▶ **Текст для чтения**
┏━━
Елена КРЮКОВА
НЕ СТРАШНЫ ОГОНЬ И ТЬМА
Джон Донн. Растущая любовь. Сто двадцать лучших стихотворений и поэм в переводах и переложениях Юрия Ключникова. Составители Ю. М. Ключников,
С. Ю. Ключников. Москва, Беловодье, 2021
Имя Джона Донна сразу ассоциируется с высокой поэзией, хотя вот парадокс времён: знают не столько его творчество, хотя в русских переводах Донн существует уже достаточно долго, сколько магию, легендарное обаяние его личности, сложной, противоречивой, всецело захваченной сначала страстью к женщине, потом страстным стремлением к Богу, поклонением Ему и преклонением перед Ним, потом столь же безумной страстью к поэзии, к чудесам Логоса.
Как любой художник, что приходит в мир культуры с изрядным запасом личностной смелости, Джон Донн сумел открыть и английской, и мировой поэзии новые пути, поставив и читателей-современников, и нас, отдалённых потомков, лицом к лицу с загадками, необычностью, многослойностью своего художественного мира.
Любая страсть, любая неистовая тяга, будь то путешествие, любовь, жажда открытий, посвящение божеству, предполагает наличие Необъяснимого, иррационального, того, что нельзя высказать словами, приземлённо истолковать, и наличие Трагического: знак равенства между жизнью и трагедией в мировой культуре ставил не только Донн, и не он один учился борьбе с хтоническим ужасом, пытался с ним храбро сражаться и в результате мог преодолевать эту изначальную, онтологическую трагедию бытия великой созидательной силой мятущейся и плодоносящей души, живого Духа.
┗━━
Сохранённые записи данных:
┏━━
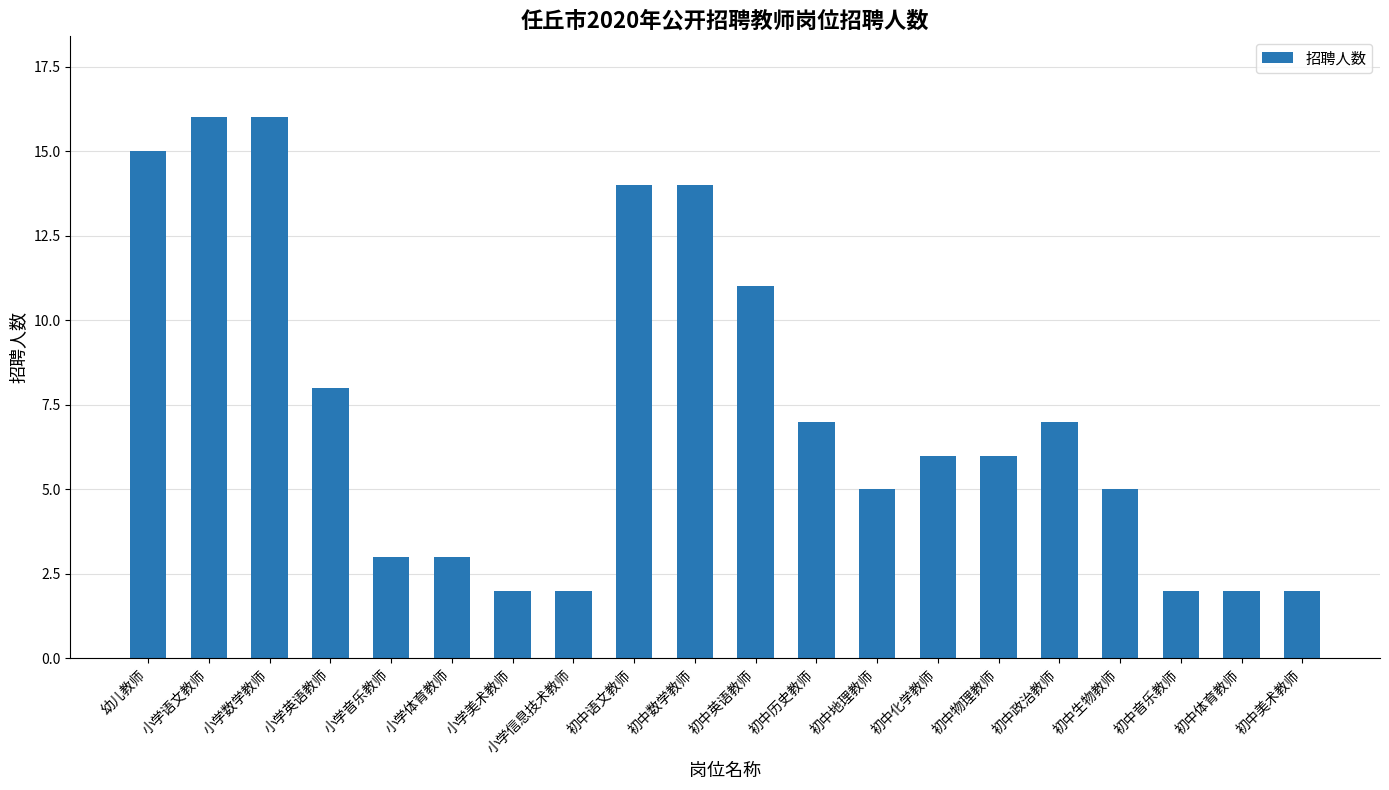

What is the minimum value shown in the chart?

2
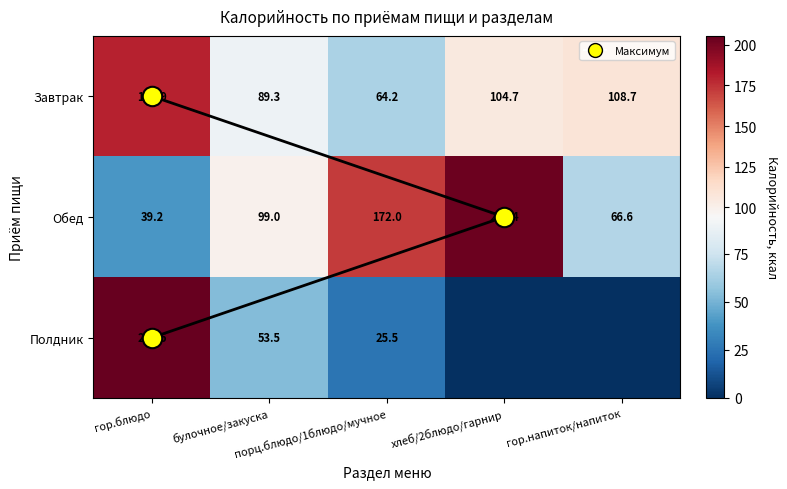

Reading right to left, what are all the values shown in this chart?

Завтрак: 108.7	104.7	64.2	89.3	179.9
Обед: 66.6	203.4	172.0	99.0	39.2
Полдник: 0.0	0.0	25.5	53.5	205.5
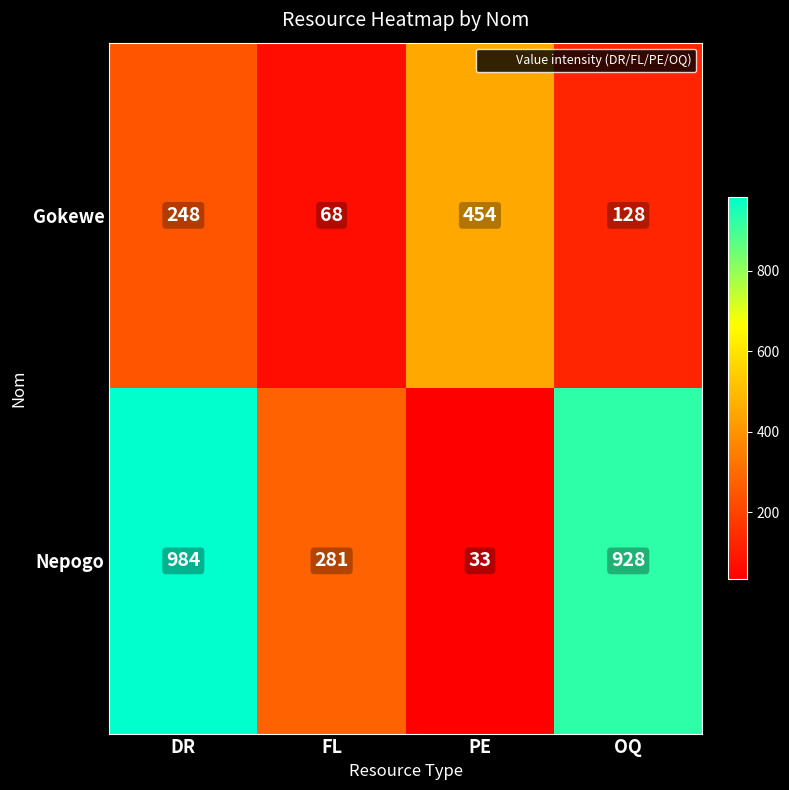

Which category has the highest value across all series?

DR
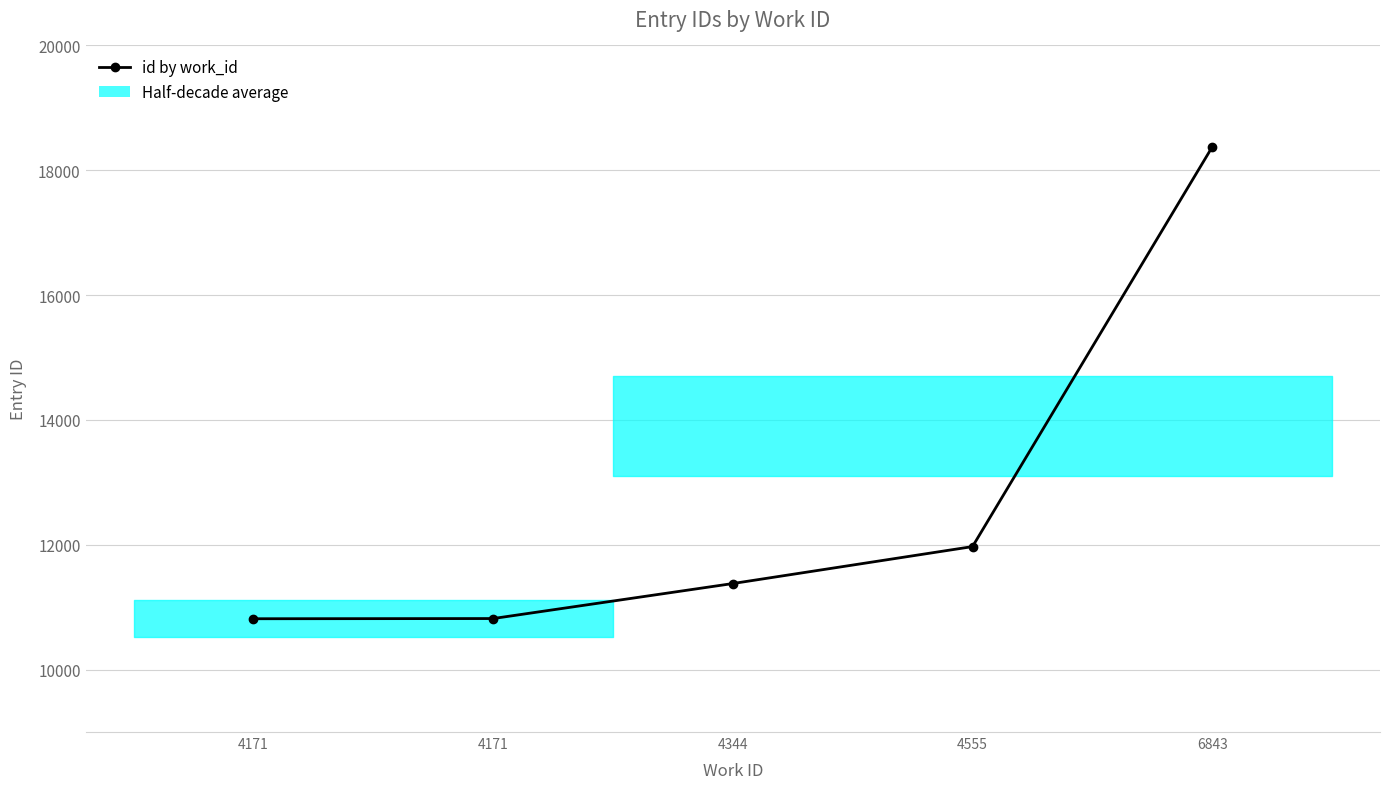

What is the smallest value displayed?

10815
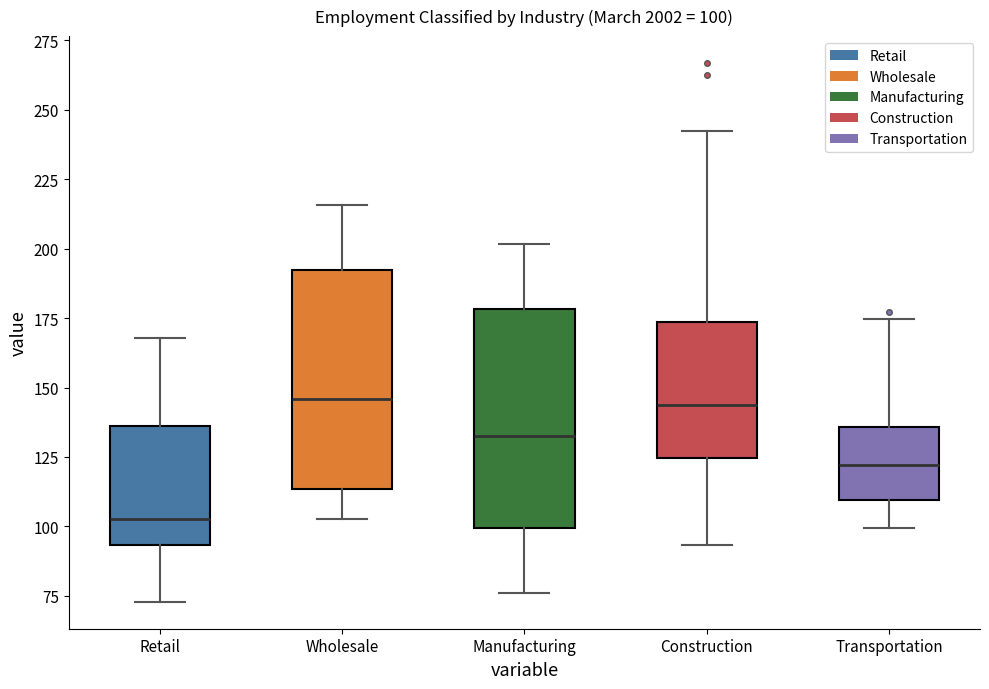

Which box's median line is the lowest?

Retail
┗━━
▶ **Условие задания**
Продолжите рецензию на сборник переводов стихов Джона Донна, начав сразу после её последнего предложения.

▶ **Решение задания**
Юрий Ключников, мощная фигура в русской поэзии и русском поэтическом переводе второй половины 20-го – первой четверти 21-го века, представляет нам новые переводы Джона Донна. Русский ли это Донн? Или всецело английский? Почему так странно созвучным оказалось всё, в совокупности, творческое наследие Джона Донна для Юрия Михайловича Ключникова, большого мастера, в переводческом багаже которого – обращение к поэзии Западной Европы (Франция, Германия, Италия, Англия), к поэтическим тайникам Средневековья, к эпохе Возрождения, к восточным культурам – Индии, Китаю, Японии, Ближнему Востоку? Чем привлёк поэта-энциклопедиста, масштабного переводчика Юрия Ключникова именно Джон Донн – только ли поэзией, хотя именно в поэтическом слове и отразилась сполна вся его бурнопламенная, порою огненная до степени безумия, сумасшествия, изобилующая всевозможными резкими поворотами судьбы, совершенно уникальная жизнь?
Жизнь всякая уникальна. Неповторима. Дело не в блестящем образовании, которое получил юноша Донн. И даже не в том, что он рано начал изучать богословие. Святое слово в его интересах наверняка перекрывала светская литература, а ещё будущий поэт увлекался театром; не забудем, это было время Вильяма Шекспира, а значит, время, когда на всю Англию гремело театральное искусство, и пьесы не только жадно смотрели, аплодируя в зале актерам, но и с восхищением и восторгом читали, ибо они издавались. И… совершенно театральный поворот событий: Донн пылко влюбляется в Анну Мор, племянницу своего покровителя, что обещает ему почётное место при королевском дворе. Да, он воссоединился с предметом своей любви! Но теперь молодую семью ждала не роскошь двора, а скорбь и нищета.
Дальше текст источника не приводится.